Insulin regimens for enteral and parenteral nutrition
Basal-bolus insulin therapy for patients receiving enteral nutrition [33]
- For patients already on insulin: Continue prior basal dose.
- Patients receiving continuous enteral feedings
- Prandial insulin
- 1 unit of insulin per 10–15 g of carbohydrates per day
- Administer as NPH every 8–12 hours or regular insulin every 6 hours.
- Correction insulin: Administer rapid-acting insulin (e.g., lispro) every 4 hours or regular insulin every 6 hours.
- Prandial insulin
- Patients receiving bolus feedings
- Prandial insulin
- 1 unit of insulin per 10–15 g of carbohydrates per meal
- Administer as rapid-acting insulin (e.g., lispro) or regular insulin before each feeding.
- Correction insulin: Administer rapid-acting insulin before every meal.
- Prandial insulin
- Start a dextrose infusion to prevent hypoglycemia if enteral nutrition is interrupted.
- Adjust as needed to glycemic targets, changes in medication, and changes in nutrition.
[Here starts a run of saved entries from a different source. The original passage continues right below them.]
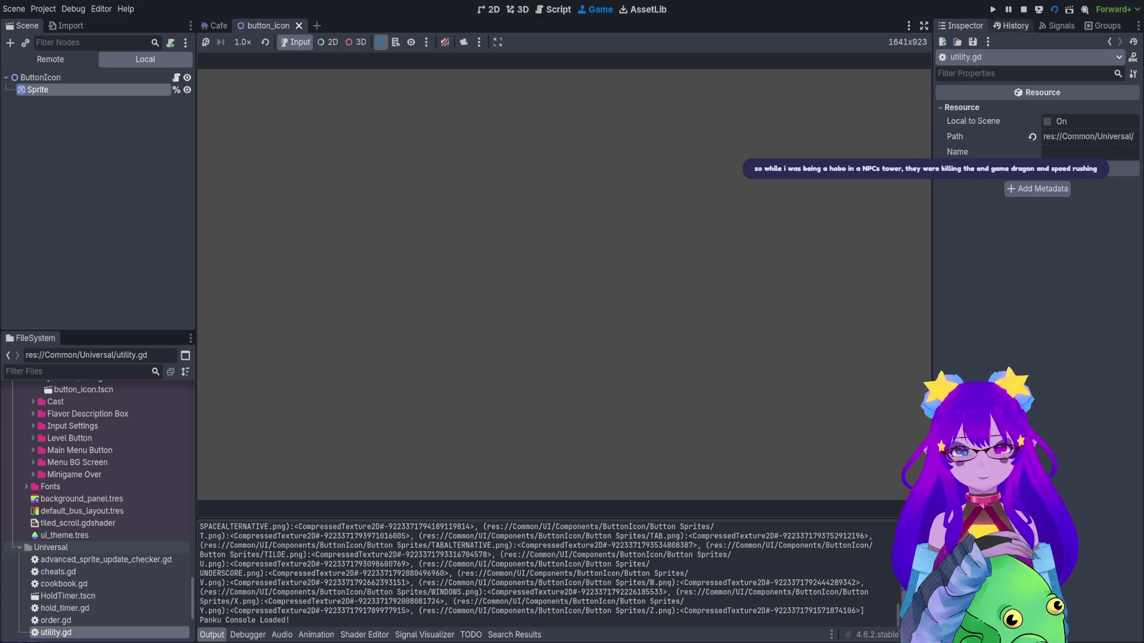
Stop the run and make get_sprites_from_path return sprites instead of an empty array.
left_click(1023, 9)
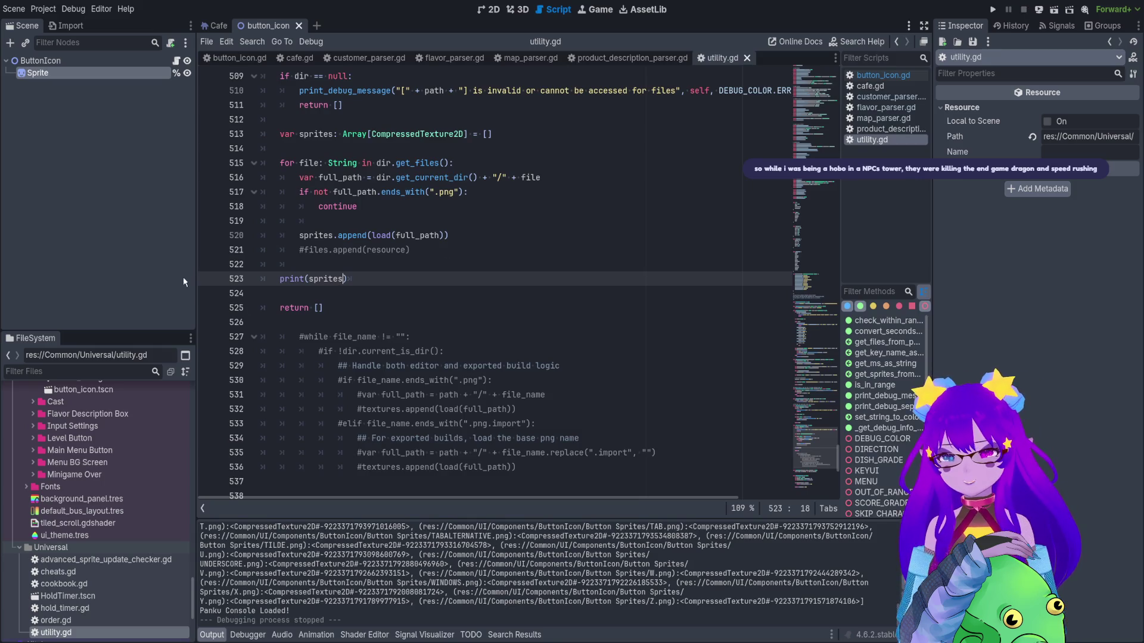
double_click(315, 278)
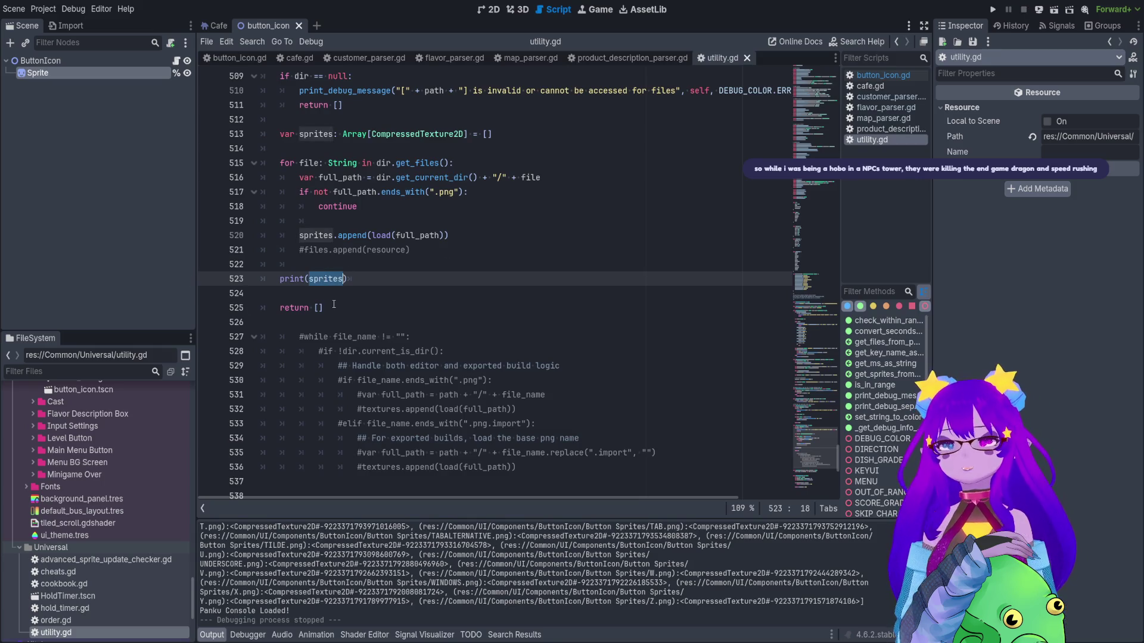
left_click(314, 307)
type("sprites")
Abrupt discontinuation of enteral feeding in patients receiving insulin can result in hypoglycemia.
Patients with T1DM require basal insulin even if feeding is discontinued.
Insulin therapy for patients receiving total parenteral nutrition (TPN) [33][35]
- Add regular insulin to IV parenteral nutrition solution.
- Add correction insulin: Administer as short-acting insulin (e.g., regular insulin) every 6 hours or rapid-acting insulin (e.g., lispro) every 4 hours.
- Adapt protocol to glycemic targets, changes in medication, and changes in nutrition.